カサレリア。Vガンダムも家族論だった。
前回の記事を書きながら、カテジナとカルルマンの関係に思いを馳せていた。
カテジナとカルルマンは疑似的に親子だったと気づいた。
こじつけるなら、ウーイッグの空襲で建物の倒壊に巻き込まれた後、地下鉄跡を抜けてきたというのは誕生の比喩だ。
リガ・ミリティアに合流したカテジナはカルルをシャクティに渡す。不法居住者が嫌いだとしてもいきなりベビーシッター扱いだ。
そして、伯爵の拉致に巻き込まれることをきっかけにクロノクルと行動を共にするようになる。9話「旅立ち」ではカテジナは置手紙を残していく。ついにカテジナの旅立ちだ。
その後の14話「ジブラルタル攻防」ではザンスカールのスパイをするという体をとりつつクロノクルと同行している。

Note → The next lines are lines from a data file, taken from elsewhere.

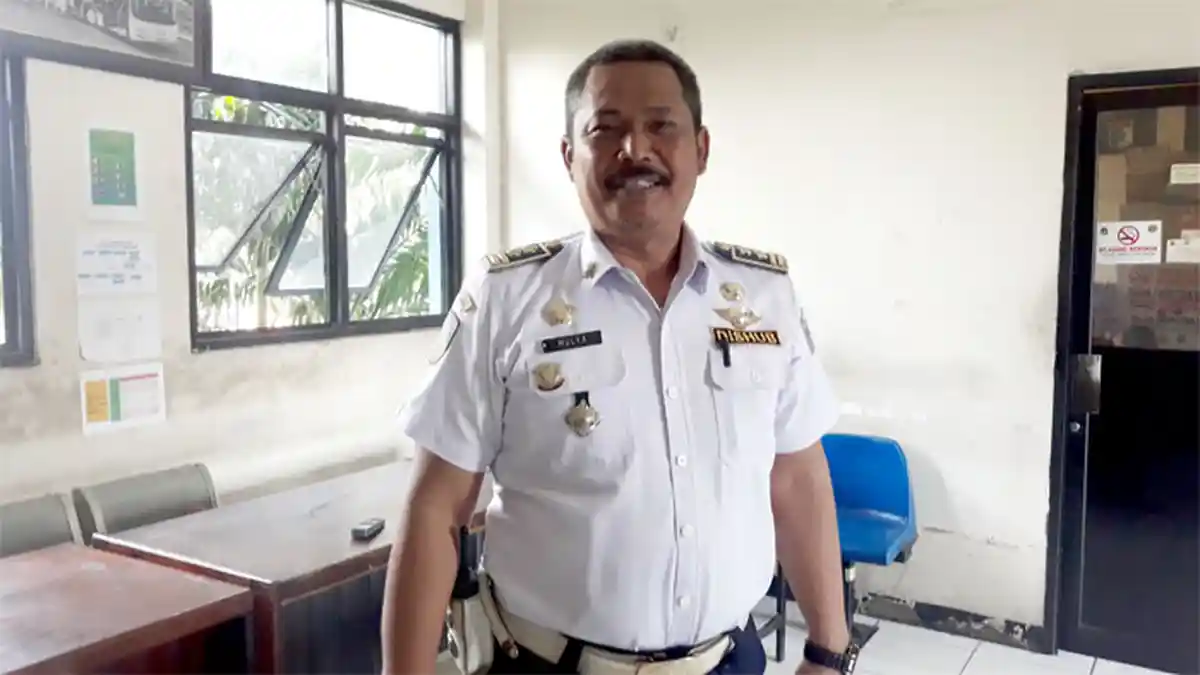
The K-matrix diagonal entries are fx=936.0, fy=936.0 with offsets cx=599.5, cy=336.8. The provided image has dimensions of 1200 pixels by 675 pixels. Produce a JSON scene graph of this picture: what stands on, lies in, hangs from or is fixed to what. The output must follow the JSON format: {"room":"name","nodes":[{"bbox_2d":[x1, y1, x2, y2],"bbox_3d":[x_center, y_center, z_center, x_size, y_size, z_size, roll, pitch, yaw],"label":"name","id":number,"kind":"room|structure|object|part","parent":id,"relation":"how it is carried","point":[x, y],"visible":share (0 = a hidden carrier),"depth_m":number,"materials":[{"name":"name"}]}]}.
{"room":"office","nodes":[
{"label":"office","id":0,"kind":"room"},
{"bbox_2d":[0,0,497,522],"bbox_3d":[-2.001,-0.242,2.656,0.207,3.084,5.044,3,6,33],"label":"left wall","id":1,"kind":"structure","parent":0,"point":[68,382],"depth_m":3.29,"materials":[{"name":"white paint"}]},
{"bbox_2d":[0,50,37,367],"bbox_3d":[-2.205,-0.600,2.461,0.124,1.500,1.360,3,6,33],"label":"window","id":2,"kind":"structure","parent":1,"relation":"in","point":[5,232],"depth_m":2.97,"materials":[{"name":"glass"}]},
{"bbox_2d":[0,0,206,81],"bbox_3d":[-1.639,-1.133,2.846,0.031,0.552,0.921,3,6,33],"label":"picture","id":3,"kind":"object","parent":1,"relation":"attached to","point":[166,31],"visible":0.99,"depth_m":2.98},
{"bbox_2d":[86,126,139,209],"bbox_3d":[-1.611,-0.544,3.091,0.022,0.290,0.156,3,6,33],"label":"green poster","id":4,"kind":"object","parent":1,"relation":"attached to","point":[107,163],"visible":0.99,"depth_m":3.09,"materials":[{"name":"green paper"}]},
{"bbox_2d":[75,232,156,295],"bbox_3d":[-1.625,-0.243,3.146,0.031,0.189,0.239,3,6,33],"label":"paper notice","id":5,"kind":"object","parent":1,"relation":"attached to","point":[133,266],"visible":0.99,"depth_m":3.14,"materials":[{"name":"white paper"}]},
{"bbox_2d":[78,297,162,362],"bbox_3d":[-1.604,-0.024,3.136,0.034,0.184,0.234,3,6,33],"label":"paper notice","id":6,"kind":"object","parent":1,"relation":"attached to","point":[150,339],"visible":0.99,"depth_m":3.13,"materials":[{"name":"white paper"}]},
{"bbox_2d":[78,365,166,435],"bbox_3d":[-1.586,0.202,3.120,0.021,0.199,0.273,3,6,33],"label":"paper notice","id":7,"kind":"object","parent":1,"relation":"attached to","point":[116,416],"visible":0.99,"depth_m":3.11,"materials":[{"name":"paper"}]},
{"bbox_2d":[184,0,464,350],"bbox_3d":[-1.144,-0.737,4.054,0.133,1.519,1.450,3,6,33],"label":"window","id":8,"kind":"structure","parent":1,"relation":"in","point":[339,52],"depth_m":4.02,"materials":[{"name":"glass"}]},
{"bbox_2d":[495,0,1199,647],"bbox_3d":[1.600,-0.316,3.540,4.948,3.030,0.210,3,6,33],"label":"back wall","id":9,"kind":"structure","parent":0,"point":[1057,78],"depth_m":3.73,"materials":[{"name":"white paint"}]},
{"bbox_2d":[852,592,1049,654],"bbox_3d":[0.976,1.110,3.919,2.577,0.094,0.020,3,6,33],"label":"baseboard","id":10,"kind":"structure","parent":9,"relation":"attached to","point":[925,609],"depth_m":3.72,"materials":[{"name":"grey"}]},
{"bbox_2d":[1043,67,1199,671],"bbox_3d":[2.195,0.152,3.221,1.134,2.151,0.150,3,6,33],"label":"door","id":11,"kind":"structure","parent":9,"relation":"in","point":[1066,543],"depth_m":3.38,"materials":[{"name":"black glass"}]},
{"bbox_2d":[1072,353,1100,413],"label":"door lock","id":12,"kind":"object","parent":11,"relation":"attached to","point":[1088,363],"visible":0.94,"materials":[{"name":"metal"}]},
{"bbox_2d":[1095,219,1160,264],"bbox_3d":[1.951,-0.351,3.454,0.195,0.151,0.008,3,6,33],"label":"no smoking sign","id":13,"kind":"object","parent":11,"relation":"attached to","point":[1120,245],"visible":0.98,"depth_m":3.45,"materials":[{"name":"white paper"}]},
{"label":"glass","id":14,"kind":"part","parent":11,"relation":"part of","materials":[{"name":"glass"}]},
{"bbox_2d":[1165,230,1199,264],"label":"paper notice","id":15,"kind":"object","parent":11,"relation":"attached to","point":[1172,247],"visible":0.98,"depth_m":3.36,"materials":[{"name":"white paper"}]},
{"bbox_2d":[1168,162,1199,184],"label":"sign","id":16,"kind":"object","parent":11,"relation":"attached to","point":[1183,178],"visible":0.99,"depth_m":3.38,"materials":[{"name":"white"}]},
{"bbox_2d":[751,594,1173,674],"bbox_3d":[0.099,1.422,1.456,5.216,0.105,5.773,3,6,33],"label":"floor","id":17,"kind":"structure","parent":0,"point":[1088,673],"depth_m":3.52,"materials":[{"name":"tile"}]},
{"bbox_2d":[0,492,78,557],"bbox_3d":[-1.592,0.899,2.567,0.535,0.808,0.521,3,6,33],"label":"chair","id":18,"kind":"object","parent":17,"relation":"on","point":[20,528],"visible":0.39,"depth_m":2.74,"materials":[{"name":"grey fabric"}]},
{"bbox_2d":[0,541,260,674],"bbox_3d":[-1.564,1.004,1.825,0.765,0.713,1.613,3,6,33],"label":"wooden table","id":19,"kind":"object","parent":17,"relation":"on","point":[42,558],"visible":1,"depth_m":2.17,"materials":[{"name":"brown wood"}]},
{"bbox_2d":[72,462,220,540],"bbox_3d":[-1.300,0.863,2.993,0.558,0.805,0.526,3,6,33],"label":"chair","id":20,"kind":"object","parent":17,"relation":"on","point":[174,511],"visible":0.38,"depth_m":3.03,"materials":[{"name":"grey fabric"}]},
{"bbox_2d":[92,460,484,674],"bbox_3d":[-0.747,0.905,3.040,0.789,0.723,1.361,3,6,33],"label":"wooden table","id":21,"kind":"object","parent":17,"relation":"on","point":[246,513],"visible":0.58,"depth_m":2.60,"materials":[{"name":"brown wood"}]},
{"bbox_2d":[350,517,385,539],"bbox_3d":[-0.658,0.543,2.659,0.051,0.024,0.111,1,5,13],"label":"mobile phone","id":22,"kind":"object","parent":21,"relation":"on","point":[372,528],"visible":0.99,"depth_m":2.63,"materials":[{"name":"black"}]},
{"bbox_2d":[377,39,857,674],"bbox_3d":[0.063,0.439,1.795,0.630,1.803,0.856,3,6,33],"label":"man","id":23,"kind":"object","parent":17,"relation":"on","point":[656,258],"visible":0.96,"depth_m":1.52},
{"bbox_2d":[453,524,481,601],"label":"radio","id":24,"kind":"object","parent":23,"relation":"attached to","point":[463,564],"visible":0.71,"depth_m":1.60,"materials":[{"name":"black plastic"}]},
{"bbox_2d":[446,525,494,674],"bbox_3d":[-0.219,0.461,1.613,0.134,0.246,0.120,3,6,33],"label":"holster","id":25,"kind":"object","parent":23,"relation":"attached to","point":[465,592],"visible":0.84,"depth_m":1.59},
{"bbox_2d":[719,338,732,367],"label":"pen","id":26,"kind":"object","parent":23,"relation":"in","point":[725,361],"visible":0.97,"depth_m":1.67,"materials":[{"name":"black plastic"}]},
{"bbox_2d":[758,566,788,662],"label":"chair","id":27,"kind":"object","parent":17,"relation":"on","point":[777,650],"visible":0.11,"depth_m":3.44,"materials":[{"name":"black metal"}]},
{"bbox_2d":[821,432,917,647],"bbox_3d":[0.926,0.810,3.595,0.518,0.775,0.548,3,6,33],"label":"blue chair","id":28,"kind":"object","parent":17,"relation":"on","point":[877,504],"visible":0.66,"depth_m":3.68,"materials":[{"name":"blue plastic"}]},
{"label":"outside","id":29,"kind":"structure","parent":0,"visible":0},
{"label":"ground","id":30,"kind":"structure","parent":29,"visible":0},
{"bbox_2d":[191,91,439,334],"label":"palm tree","id":31,"kind":"object","parent":30,"relation":"on","point":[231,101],"visible":0.19,"depth_m":7.99,"materials":[{"name":"green plant"}]}
]}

こうしてカテジナは子を捨て、リガ・ミリティアからザンスカールに鞍替えをしていく。カテジナは自分の両親の業をなぞっていく。
ウッソとシャクティもまた、親の業に囚われる。
Vガンダムはウッソ、シャクティ、カテジナの3人が親の業を辿っていく物語であろう。
51話「天使たちの昇天」では 戦争孤児であるオデロを手に掛け、その報いかクロノクルを喪ってしまう。
戦いの後、傷つき視力を失ったカテジナは、ポイント・カサレリアに辿り着く。ウッソがゴッドワルドを助けたように、旅人や困った人には分け与えるのがカサレリアの流儀だ。
カテジナがウーイッグへ向かうために必要なオートコンパスをシャクティが取りに行くわずかな時間で、カテジナはカルルと言葉を交わす。
カルル「こんにちは」
カテジナ「こんにちは。お名前なんていうんですか」
カルル「カルル」
カテジナ「カルル、良い名前だ」
カルル「カルルマン」
カテジナは呆然とする。かつて、自分が読み上げた名前を思い出したのだろう。あるいは、カラーンアン(Kalahngan / ありがとう)と聞こえたか。自分が捨てた子と再会したのだ。
しばしの沈黙の中、フランダースは画面の右から左へ移動している。警戒を解いたという意味だろう。
そして、カサレリアは「さようなら」でもある。
カルルの産みの親であるカテジナはワッパに乗り、育ての親であるシャクティの前を通り過ぎる。ポイント・カサレリアとの別れだ。
復興したウーイッグでカテジナは両親に会えるだろうか。二人の墓標があるのみか。
いずれにしても、帰ってきたウーイッグからカテジナの人生が始まるのである。